• [Work required] Reproduce the lines of the records below with every occurrence of "Alliance BTP" swapped for "Alliance Bâtiment", leaving everything else unchanged.

• [Provided information]

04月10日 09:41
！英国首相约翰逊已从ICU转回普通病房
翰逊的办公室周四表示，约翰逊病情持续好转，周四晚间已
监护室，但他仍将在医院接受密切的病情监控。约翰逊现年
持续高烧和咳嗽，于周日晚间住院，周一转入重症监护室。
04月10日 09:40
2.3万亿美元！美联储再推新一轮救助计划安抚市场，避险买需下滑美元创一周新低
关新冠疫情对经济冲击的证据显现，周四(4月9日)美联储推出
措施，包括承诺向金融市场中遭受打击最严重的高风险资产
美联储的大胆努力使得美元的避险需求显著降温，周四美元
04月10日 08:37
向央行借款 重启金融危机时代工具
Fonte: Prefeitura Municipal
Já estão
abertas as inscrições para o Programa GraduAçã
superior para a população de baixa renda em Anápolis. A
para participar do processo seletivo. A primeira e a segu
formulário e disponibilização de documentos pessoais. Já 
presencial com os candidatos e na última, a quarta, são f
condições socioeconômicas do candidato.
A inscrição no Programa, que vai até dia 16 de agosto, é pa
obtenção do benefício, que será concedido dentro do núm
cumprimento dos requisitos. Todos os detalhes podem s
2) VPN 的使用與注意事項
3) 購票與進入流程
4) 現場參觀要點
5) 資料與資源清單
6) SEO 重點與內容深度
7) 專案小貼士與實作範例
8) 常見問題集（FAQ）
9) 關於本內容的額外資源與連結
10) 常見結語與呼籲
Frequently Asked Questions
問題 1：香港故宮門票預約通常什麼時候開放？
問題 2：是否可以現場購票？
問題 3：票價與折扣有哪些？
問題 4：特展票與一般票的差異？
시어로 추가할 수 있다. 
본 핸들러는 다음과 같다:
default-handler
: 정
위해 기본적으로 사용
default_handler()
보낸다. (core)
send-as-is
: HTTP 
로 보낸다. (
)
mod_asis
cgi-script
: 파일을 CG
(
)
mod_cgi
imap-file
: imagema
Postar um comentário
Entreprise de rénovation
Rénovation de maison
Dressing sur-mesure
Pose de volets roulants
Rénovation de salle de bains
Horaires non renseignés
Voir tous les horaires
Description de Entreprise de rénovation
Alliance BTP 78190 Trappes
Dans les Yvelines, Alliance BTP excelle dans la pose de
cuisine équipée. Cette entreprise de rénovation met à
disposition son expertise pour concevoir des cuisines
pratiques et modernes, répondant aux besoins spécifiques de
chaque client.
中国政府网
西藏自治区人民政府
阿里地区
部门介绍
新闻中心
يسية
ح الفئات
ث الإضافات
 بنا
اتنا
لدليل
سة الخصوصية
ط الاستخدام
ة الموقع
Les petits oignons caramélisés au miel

• [Response to the exercise]
04月10日 09:41
！英国首相约翰逊已从ICU转回普通病房
翰逊的办公室周四表示，约翰逊病情持续好转，周四晚间已
监护室，但他仍将在医院接受密切的病情监控。约翰逊现年
持续高烧和咳嗽，于周日晚间住院，周一转入重症监护室。
04月10日 09:40
2.3万亿美元！美联储再推新一轮救助计划安抚市场，避险买需下滑美元创一周新低
关新冠疫情对经济冲击的证据显现，周四(4月9日)美联储推出
措施，包括承诺向金融市场中遭受打击最严重的高风险资产
美联储的大胆努力使得美元的避险需求显著降温，周四美元
04月10日 08:37
向央行借款 重启金融危机时代工具
Fonte: Prefeitura Municipal
Já estão
abertas as inscrições para o Programa GraduAçã
superior para a população de baixa renda em Anápolis. A
para participar do processo seletivo. A primeira e a segu
formulário e disponibilização de documentos pessoais. Já 
presencial com os candidatos e na última, a quarta, são f
condições socioeconômicas do candidato.
A inscrição no Programa, que vai até dia 16 de agosto, é pa
obtenção do benefício, que será concedido dentro do núm
cumprimento dos requisitos. Todos os detalhes podem s
2) VPN 的使用與注意事項
3) 購票與進入流程
4) 現場參觀要點
5) 資料與資源清單
6) SEO 重點與內容深度
7) 專案小貼士與實作範例
8) 常見問題集（FAQ）
9) 關於本內容的額外資源與連結
10) 常見結語與呼籲
Frequently Asked Questions
問題 1：香港故宮門票預約通常什麼時候開放？
問題 2：是否可以現場購票？
問題 3：票價與折扣有哪些？
問題 4：特展票與一般票的差異？
시어로 추가할 수 있다. 
본 핸들러는 다음과 같다:
default-handler
: 정
위해 기본적으로 사용
default_handler()
보낸다. (core)
send-as-is
: HTTP 
로 보낸다. (
)
mod_asis
cgi-script
: 파일을 CG
(
)
mod_cgi
imap-file
: imagema
Postar um comentário
Entreprise de rénovation
Rénovation de maison
Dressing sur-mesure
Pose de volets roulants
Rénovation de salle de bains
Horaires non renseignés
Voir tous les horaires
Description de Entreprise de rénovation
Alliance Bâtiment 78190 Trappes
Dans les Yvelines, Alliance Bâtiment excelle dans la pose de
cuisine équipée. Cette entreprise de rénovation met à
disposition son expertise pour concevoir des cuisines
pratiques et modernes, répondant aux besoins spécifiques de
chaque client.
中国政府网
西藏自治区人民政府
阿里地区
部门介绍
新闻中心
يسية
ح الفئات
ث الإضافات
 بنا
اتنا
لدليل
سة الخصوصية
ط الاستخدام
ة الموقع
Les petits oignons caramélisés au miel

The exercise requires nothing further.